▶ RECORDED INFORMATION
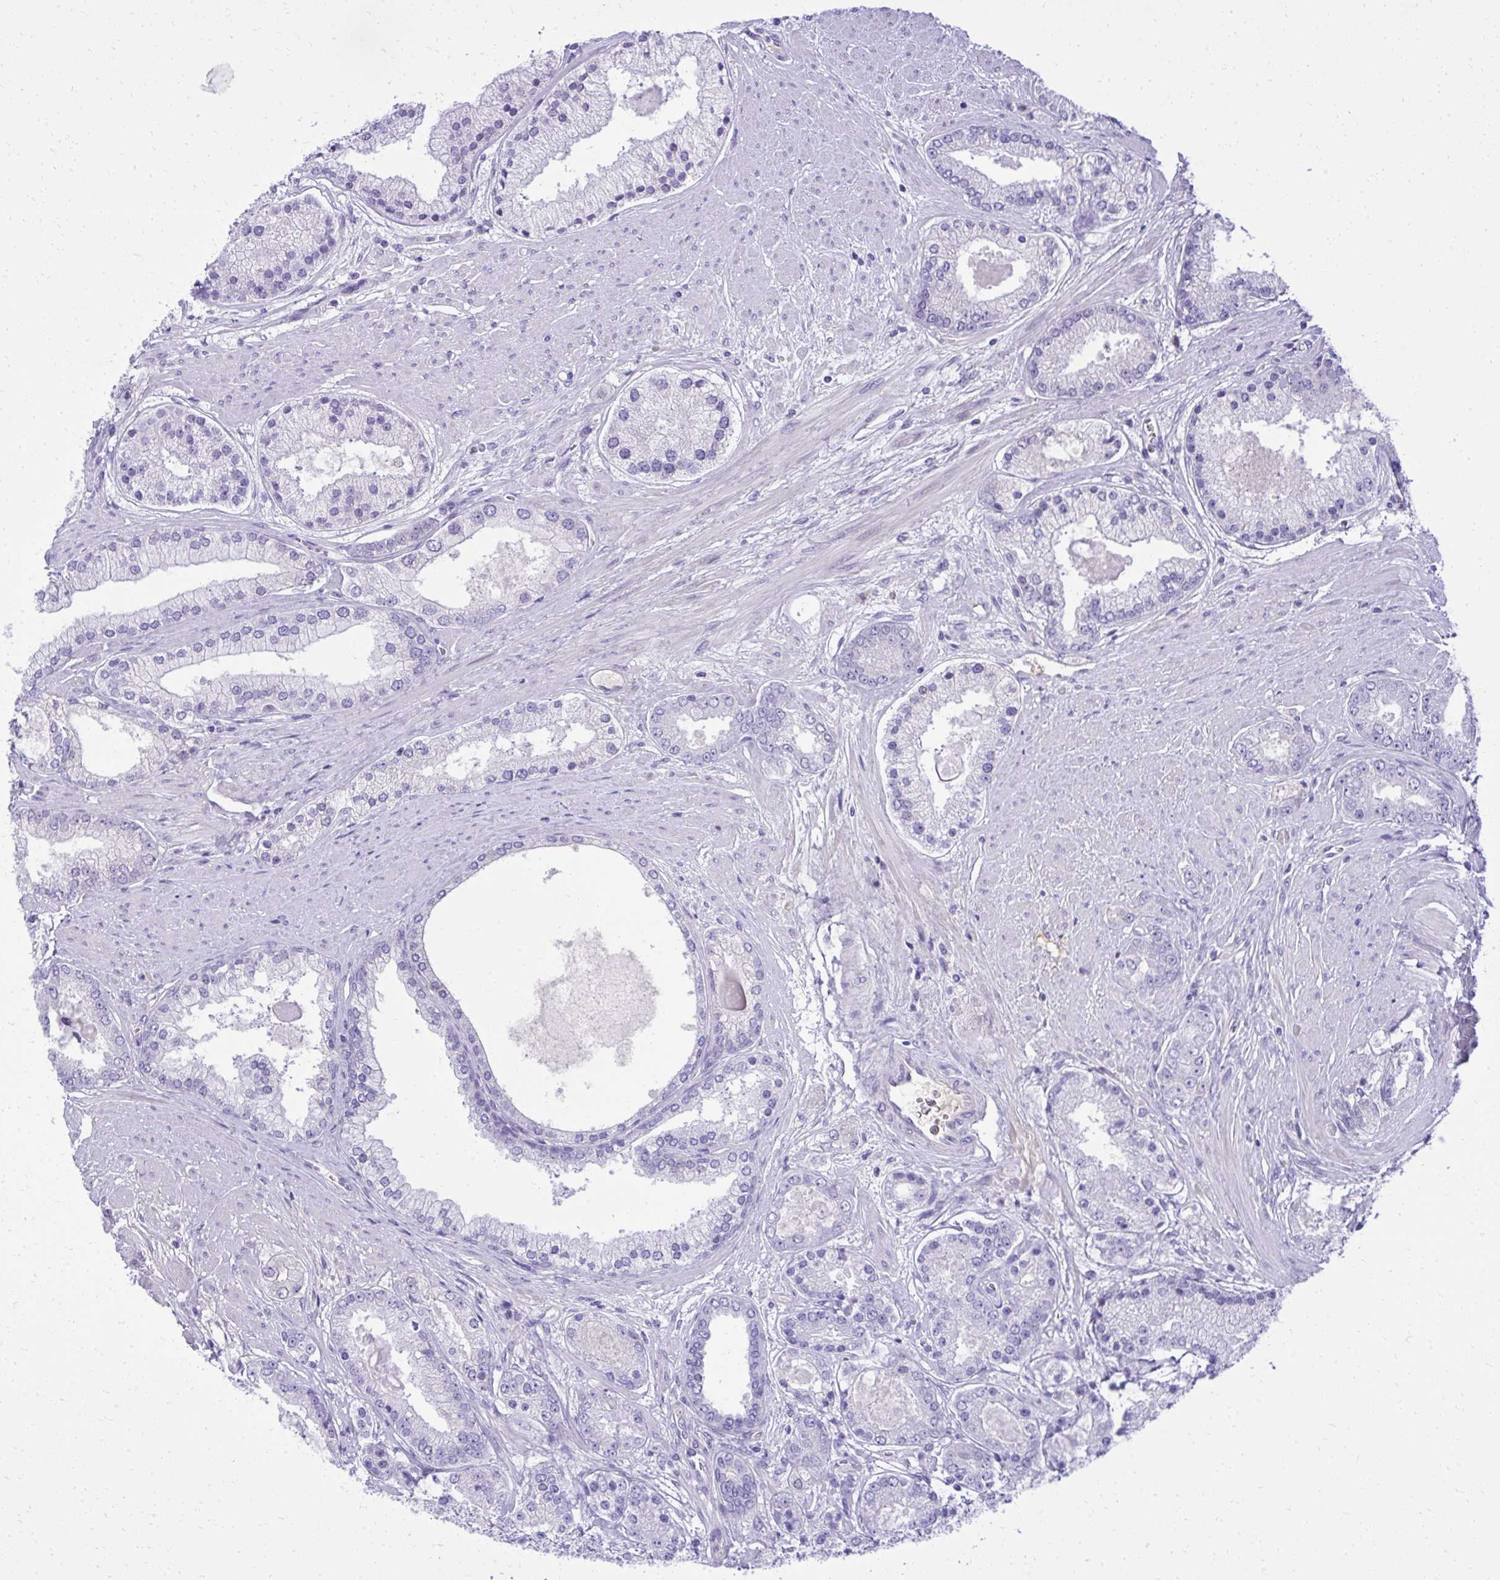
{"staining": {"intensity": "negative", "quantity": "none", "location": "none"}, "tissue": "prostate cancer", "cell_type": "Tumor cells", "image_type": "cancer", "snomed": [{"axis": "morphology", "description": "Adenocarcinoma, High grade"}, {"axis": "topography", "description": "Prostate"}], "caption": "The immunohistochemistry micrograph has no significant staining in tumor cells of prostate high-grade adenocarcinoma tissue.", "gene": "PITPNM3", "patient": {"sex": "male", "age": 67}}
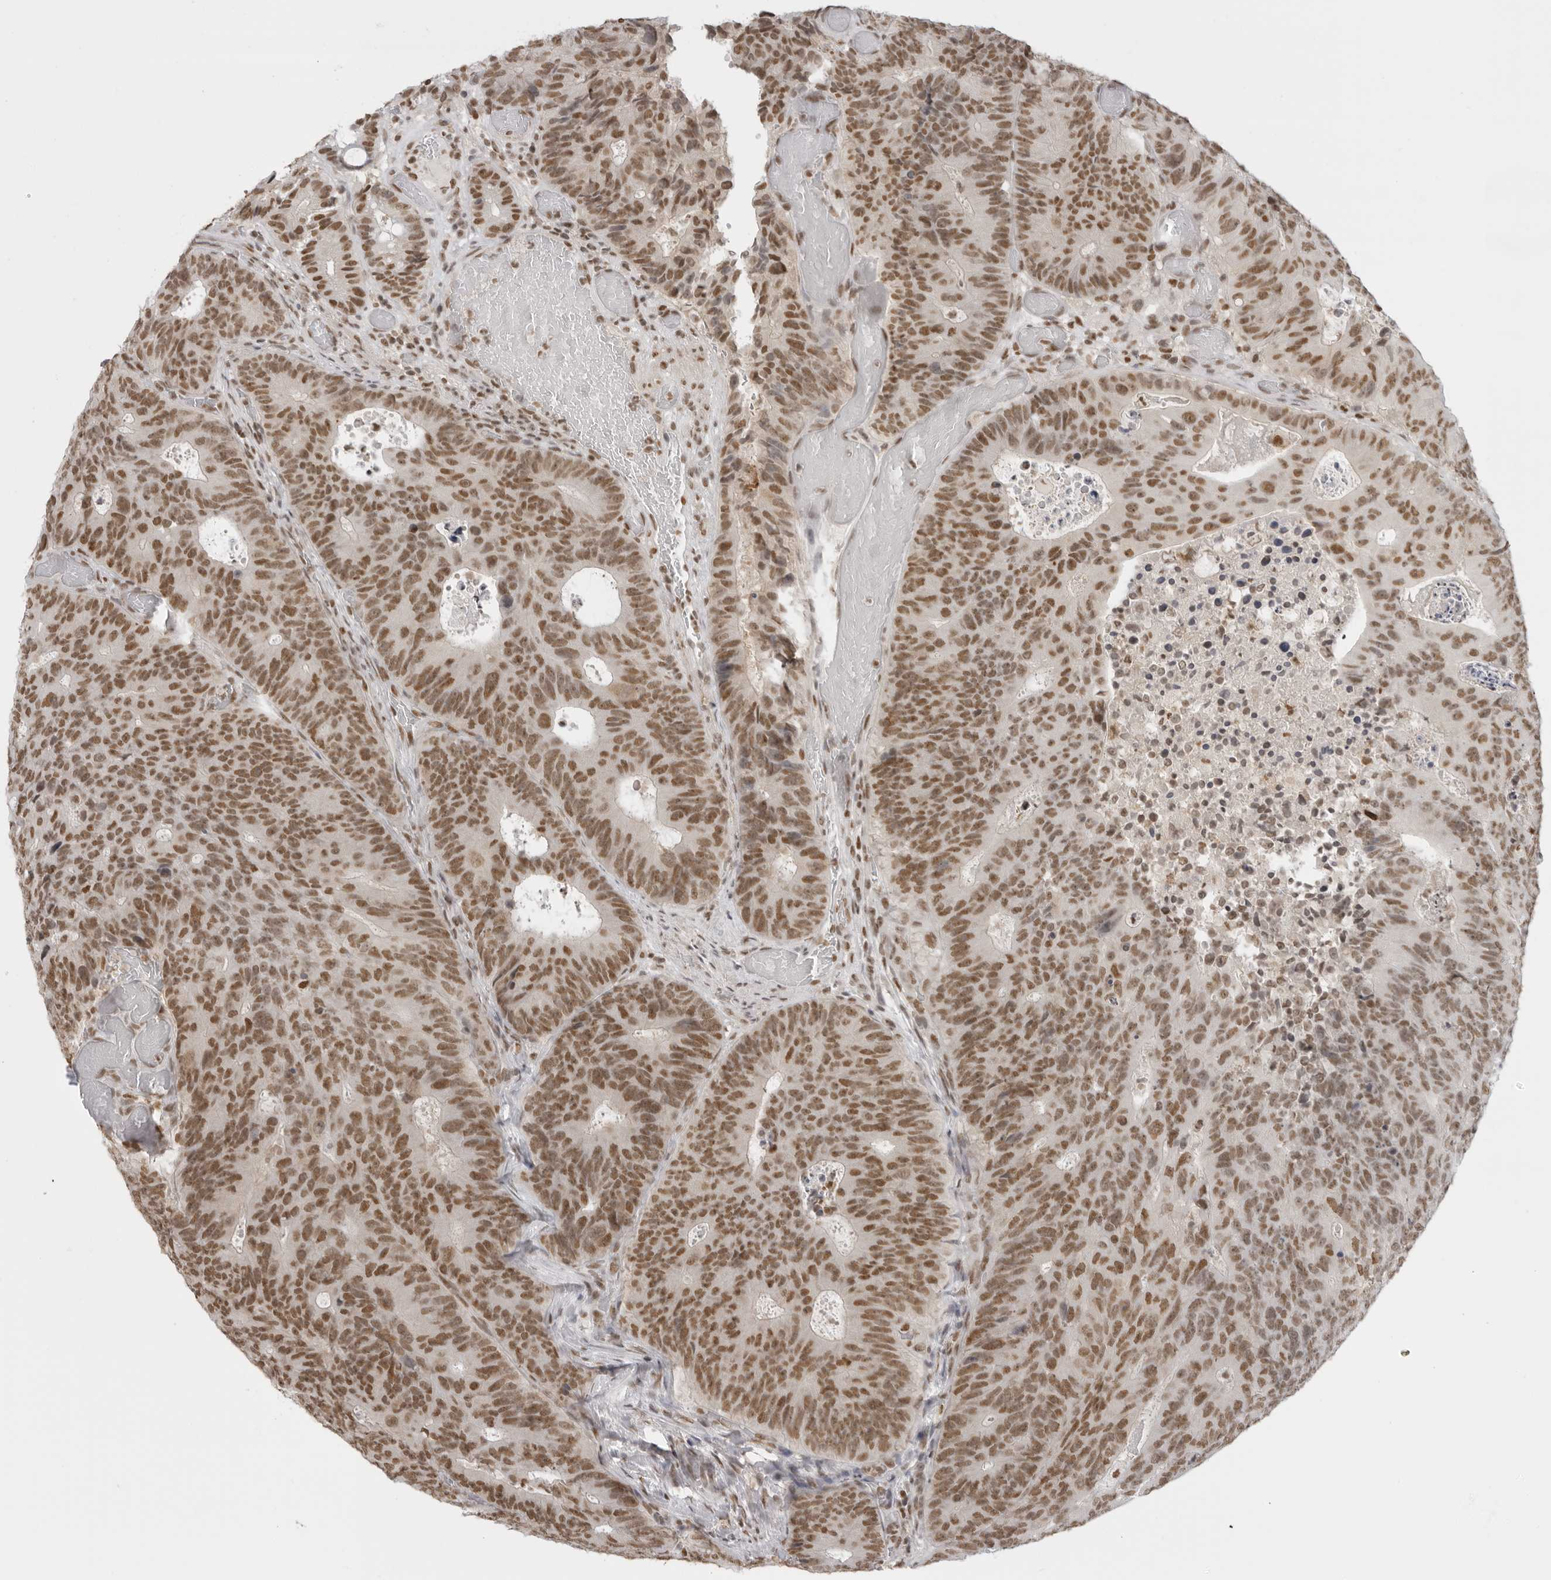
{"staining": {"intensity": "moderate", "quantity": ">75%", "location": "nuclear"}, "tissue": "colorectal cancer", "cell_type": "Tumor cells", "image_type": "cancer", "snomed": [{"axis": "morphology", "description": "Adenocarcinoma, NOS"}, {"axis": "topography", "description": "Colon"}], "caption": "A histopathology image showing moderate nuclear staining in about >75% of tumor cells in colorectal cancer, as visualized by brown immunohistochemical staining.", "gene": "RPA2", "patient": {"sex": "male", "age": 87}}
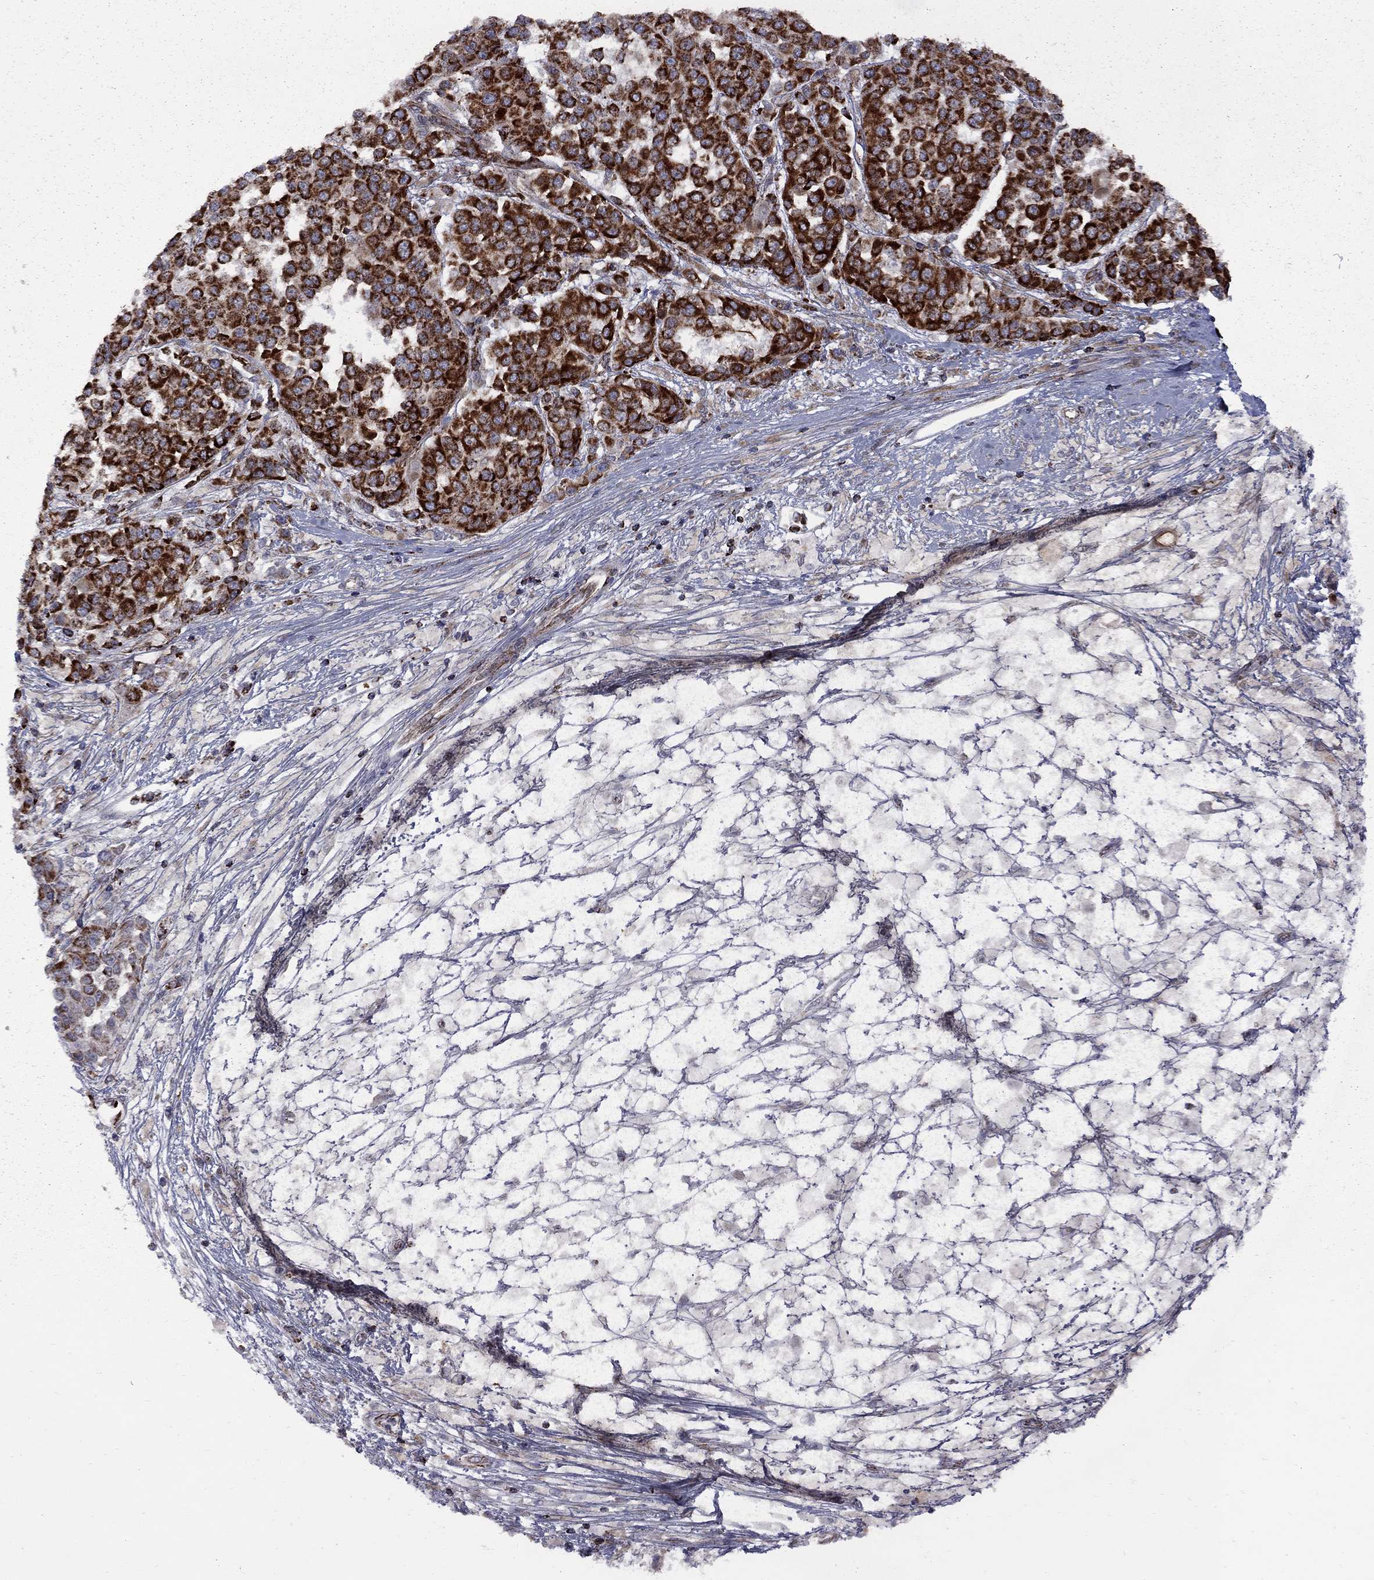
{"staining": {"intensity": "strong", "quantity": "<25%", "location": "cytoplasmic/membranous"}, "tissue": "melanoma", "cell_type": "Tumor cells", "image_type": "cancer", "snomed": [{"axis": "morphology", "description": "Malignant melanoma, NOS"}, {"axis": "topography", "description": "Skin"}], "caption": "Immunohistochemical staining of malignant melanoma shows medium levels of strong cytoplasmic/membranous expression in approximately <25% of tumor cells.", "gene": "CLPTM1", "patient": {"sex": "female", "age": 58}}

▶ ASSIGNED TASK
Reproduce the data above word for word, but leave the images out.

▶ SOLVED EXERCISE
{"staining": {"intensity": "negative", "quantity": "none", "location": "none"}, "tissue": "prostate cancer", "cell_type": "Tumor cells", "image_type": "cancer", "snomed": [{"axis": "morphology", "description": "Adenocarcinoma, High grade"}, {"axis": "topography", "description": "Prostate"}], "caption": "The immunohistochemistry micrograph has no significant staining in tumor cells of prostate high-grade adenocarcinoma tissue.", "gene": "PITPNM3", "patient": {"sex": "male", "age": 67}}
{"staining": {"intensity": "moderate", "quantity": ">75%", "location": "nuclear"}, "tissue": "colorectal cancer", "cell_type": "Tumor cells", "image_type": "cancer", "snomed": [{"axis": "morphology", "description": "Adenocarcinoma, NOS"}, {"axis": "topography", "description": "Colon"}], "caption": "A histopathology image showing moderate nuclear staining in about >75% of tumor cells in colorectal cancer, as visualized by brown immunohistochemical staining.", "gene": "RPA2", "patient": {"sex": "male", "age": 87}}
{"staining": {"intensity": "strong", "quantity": "<25%", "location": "cytoplasmic/membranous"}, "tissue": "melanoma", "cell_type": "Tumor cells", "image_type": "cancer", "snomed": [{"axis": "morphology", "description": "Malignant melanoma, NOS"}, {"axis": "topography", "description": "Skin"}], "caption": "Immunohistochemical staining of malignant melanoma shows medium levels of strong cytoplasmic/membranous expression in approximately <25% of tumor cells.", "gene": "CLPTM1", "patient": {"sex": "female", "age": 58}}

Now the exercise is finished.